Subventions-Stopp: HSF Hallein wird 2019 auslaufen

2014 04 30 sr resch 120Aufgrund der schwierigen finanziellen Situation wurden von Bund und Land Subventionen gestrichen - das zwang die Generalversammlung des Vereins für Bildung und Erziehung der Halleiner Schwestern Franziskanerinnen (HSF), eine schmerzliche Entscheidung zu treffen: Die Höhere Lehranstalt und Fachschule für wirtschaftliche Berufe in Hallein wird aus heutiger Sicht 2019 am Standort auslaufen.

Derzeit könne man mit den Einnahmen gerade noch den Schulbetrieb aufrecht erhalten, "aber massive Sanierungen stehen an", betont die Obfrau Sr. Emanuela Resch. Diese seien ohne Subventionen aber nicht finanzierbar.

1839 wurde die katholische Privatschule gegründet und ist damit die älteste derartige höhere Schule und Fachschule Österreichs. Derzeit unterrichten hier mit sehr großem Engagement 40 Lehrkräfte 185 Schülerinnen. Ab dem Schuljahr 2015/2016 wird es keine Neuaufnahmen mehr geben. Im Juli 2016 soll daher die HLW in dieser Form in Hallein auslaufen. Die noch verbleibenden Klassen werden aus heutiger Sicht in einem separaten Gebäudetrakt der jetzigen Schule bis zu ihrem Abschluss unterrichtet. „Für alle angemeldeten Mädchen ist garantiert, dass sie ihre begonnene Ausbildung an dieser Schule abschließen können" betont Sr. Emanuela Resch.

^^^^^^^^

• Zum Textverständnis
[A] Schreiben Sie aus dem Lesetext über die Halleiner Schule die Stelle zwischen „Subventions-Stopp: HSF Hallein“ und „am Standort auslaufen.“, beide eingeschlossen, wörtlich ab.
[B] Wie viele Lehrkräfte unterrichten laut dem Lesetext derzeit an der Schule in Hallein?
[C] Schreiben Sie den Text über das Auslaufen der Halleiner Schule im Anschluss an seinen letzten Satz weiter.

^^^^^^^^

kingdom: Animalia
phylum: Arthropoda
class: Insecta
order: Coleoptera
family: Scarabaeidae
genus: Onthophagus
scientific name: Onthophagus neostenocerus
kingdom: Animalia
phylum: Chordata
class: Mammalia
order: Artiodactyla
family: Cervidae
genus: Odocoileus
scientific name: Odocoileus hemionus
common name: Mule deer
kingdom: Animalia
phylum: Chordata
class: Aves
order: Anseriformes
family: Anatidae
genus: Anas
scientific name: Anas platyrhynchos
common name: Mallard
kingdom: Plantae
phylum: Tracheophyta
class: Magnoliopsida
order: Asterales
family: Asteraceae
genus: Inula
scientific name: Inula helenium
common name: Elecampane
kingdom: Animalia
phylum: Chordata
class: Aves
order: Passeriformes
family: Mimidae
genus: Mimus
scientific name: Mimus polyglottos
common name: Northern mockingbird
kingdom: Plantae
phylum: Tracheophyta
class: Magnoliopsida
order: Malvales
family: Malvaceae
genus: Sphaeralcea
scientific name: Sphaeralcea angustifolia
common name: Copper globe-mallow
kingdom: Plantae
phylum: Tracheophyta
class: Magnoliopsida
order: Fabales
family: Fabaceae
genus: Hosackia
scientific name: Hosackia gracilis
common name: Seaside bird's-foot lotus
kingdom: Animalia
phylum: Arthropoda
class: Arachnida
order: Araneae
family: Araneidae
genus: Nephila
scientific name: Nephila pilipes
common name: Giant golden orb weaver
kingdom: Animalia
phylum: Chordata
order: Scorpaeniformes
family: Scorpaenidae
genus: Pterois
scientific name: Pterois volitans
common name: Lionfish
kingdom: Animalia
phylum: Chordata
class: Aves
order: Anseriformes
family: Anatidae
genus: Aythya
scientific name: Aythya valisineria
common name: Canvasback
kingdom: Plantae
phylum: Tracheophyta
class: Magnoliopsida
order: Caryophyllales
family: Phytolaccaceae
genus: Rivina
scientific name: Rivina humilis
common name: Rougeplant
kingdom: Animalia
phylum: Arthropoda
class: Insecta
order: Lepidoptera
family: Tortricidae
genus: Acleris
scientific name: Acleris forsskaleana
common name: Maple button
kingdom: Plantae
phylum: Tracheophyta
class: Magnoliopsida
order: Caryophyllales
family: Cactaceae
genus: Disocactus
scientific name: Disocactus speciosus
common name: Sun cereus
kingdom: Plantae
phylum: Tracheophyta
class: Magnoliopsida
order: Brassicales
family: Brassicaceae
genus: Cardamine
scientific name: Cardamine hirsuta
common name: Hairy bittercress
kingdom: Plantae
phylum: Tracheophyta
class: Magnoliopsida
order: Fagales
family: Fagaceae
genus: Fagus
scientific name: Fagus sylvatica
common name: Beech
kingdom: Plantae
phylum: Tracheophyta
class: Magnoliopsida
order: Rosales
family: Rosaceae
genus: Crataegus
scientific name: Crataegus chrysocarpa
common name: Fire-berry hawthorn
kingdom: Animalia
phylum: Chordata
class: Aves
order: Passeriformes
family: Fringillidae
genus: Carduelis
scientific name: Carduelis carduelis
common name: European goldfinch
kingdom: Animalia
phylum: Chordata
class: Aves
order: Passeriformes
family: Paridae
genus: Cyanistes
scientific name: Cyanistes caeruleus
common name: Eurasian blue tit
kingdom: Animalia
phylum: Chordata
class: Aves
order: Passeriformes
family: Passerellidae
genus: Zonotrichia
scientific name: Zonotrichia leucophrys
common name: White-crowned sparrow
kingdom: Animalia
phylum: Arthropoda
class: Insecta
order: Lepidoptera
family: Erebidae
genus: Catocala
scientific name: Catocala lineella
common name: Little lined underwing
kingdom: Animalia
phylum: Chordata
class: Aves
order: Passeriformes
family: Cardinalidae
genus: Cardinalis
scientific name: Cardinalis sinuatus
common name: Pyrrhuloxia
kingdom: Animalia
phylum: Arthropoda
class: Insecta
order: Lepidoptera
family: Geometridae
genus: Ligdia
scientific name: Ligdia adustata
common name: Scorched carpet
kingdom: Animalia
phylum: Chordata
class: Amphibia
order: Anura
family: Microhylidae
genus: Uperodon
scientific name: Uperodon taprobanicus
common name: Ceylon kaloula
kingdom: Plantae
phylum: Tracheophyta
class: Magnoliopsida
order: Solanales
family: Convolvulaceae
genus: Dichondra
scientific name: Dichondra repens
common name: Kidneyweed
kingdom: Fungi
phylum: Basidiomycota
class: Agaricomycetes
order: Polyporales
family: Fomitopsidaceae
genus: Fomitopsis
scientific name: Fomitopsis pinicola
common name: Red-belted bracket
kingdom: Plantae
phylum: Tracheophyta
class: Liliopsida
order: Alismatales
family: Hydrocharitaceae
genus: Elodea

^^^^^^^^

• Lösungen
[A]
Subventions-Stopp: HSF Hallein wird 2019 auslaufen

2014 04 30 sr resch 120Aufgrund der schwierigen finanziellen Situation wurden von Bund und Land Subventionen gestrichen - das zwang die Generalversammlung des Vereins für Bildung und Erziehung der Halleiner Schwestern Franziskanerinnen (HSF), eine schmerzliche Entscheidung zu treffen: Die Höhere Lehranstalt und Fachschule für wirtschaftliche Berufe in Hallein wird aus heutiger Sicht 2019 am Standort auslaufen.

[B] 40 Lehrkräfte.

[C]
Der Verein für Bildung und Erziehung betreibt weiterhin in Hallein die Höhere Lehranstalt für Mode mit den Schwerpunkten „Modedesign und Grafik", sowie „Modemarketing" und „Visual Merchandising" mit 203 Schülern, sowie den Kindergarten und die Tagesbetreuung in der Krautgasse in Hallein mit 208 Kindern. In St. Johann im Pongau führt der Schulverein eine Höhere Lehranstalt und eine Fachschule für wirtschaftliche Berufe (Elisabethinum) mit derzeit 315 Schülern mit den Ausbildungsschwerpunkten „Modern Languages", „Logistik und Finanzmanagement" und „Gesundheit und Freizeitmanagement".